About this task
Please find all lines in the data that hold the string "format" and copy them.
BEGIN Working data
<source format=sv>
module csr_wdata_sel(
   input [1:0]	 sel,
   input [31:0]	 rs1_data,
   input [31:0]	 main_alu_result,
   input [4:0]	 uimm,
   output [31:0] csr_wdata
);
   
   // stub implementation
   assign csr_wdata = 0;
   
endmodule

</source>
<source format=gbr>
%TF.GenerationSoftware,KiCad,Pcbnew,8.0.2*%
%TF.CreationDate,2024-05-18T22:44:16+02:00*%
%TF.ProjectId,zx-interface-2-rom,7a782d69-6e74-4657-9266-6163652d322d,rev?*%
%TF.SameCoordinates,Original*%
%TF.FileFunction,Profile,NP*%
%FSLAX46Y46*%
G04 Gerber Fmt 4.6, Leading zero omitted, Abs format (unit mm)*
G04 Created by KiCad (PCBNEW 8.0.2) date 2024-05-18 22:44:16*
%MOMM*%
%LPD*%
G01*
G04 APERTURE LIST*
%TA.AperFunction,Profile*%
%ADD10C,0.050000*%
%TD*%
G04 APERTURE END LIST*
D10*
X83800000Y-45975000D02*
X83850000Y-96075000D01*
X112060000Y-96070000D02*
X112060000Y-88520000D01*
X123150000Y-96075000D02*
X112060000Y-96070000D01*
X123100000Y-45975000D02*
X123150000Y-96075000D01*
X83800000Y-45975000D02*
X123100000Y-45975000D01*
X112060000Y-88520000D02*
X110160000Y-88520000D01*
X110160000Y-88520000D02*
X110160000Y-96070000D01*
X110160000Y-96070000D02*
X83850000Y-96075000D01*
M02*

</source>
END Working data
BEGIN Working data
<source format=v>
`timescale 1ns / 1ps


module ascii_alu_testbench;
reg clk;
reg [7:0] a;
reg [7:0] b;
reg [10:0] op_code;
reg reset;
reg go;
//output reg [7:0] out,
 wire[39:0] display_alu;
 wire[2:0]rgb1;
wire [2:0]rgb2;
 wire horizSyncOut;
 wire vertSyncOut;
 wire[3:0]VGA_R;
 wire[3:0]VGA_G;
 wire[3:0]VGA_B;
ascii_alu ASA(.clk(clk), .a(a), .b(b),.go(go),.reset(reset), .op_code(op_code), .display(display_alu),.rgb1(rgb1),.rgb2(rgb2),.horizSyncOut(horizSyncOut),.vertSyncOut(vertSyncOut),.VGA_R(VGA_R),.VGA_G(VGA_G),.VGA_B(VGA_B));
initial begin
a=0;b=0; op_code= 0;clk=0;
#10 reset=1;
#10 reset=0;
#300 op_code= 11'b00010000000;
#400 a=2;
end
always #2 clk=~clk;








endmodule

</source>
END Working data
Task answer
<source format=sv>
<source format=gbr>
G04 Gerber Fmt 4.6, Leading zero omitted, Abs format (unit mm)*
<source format=v>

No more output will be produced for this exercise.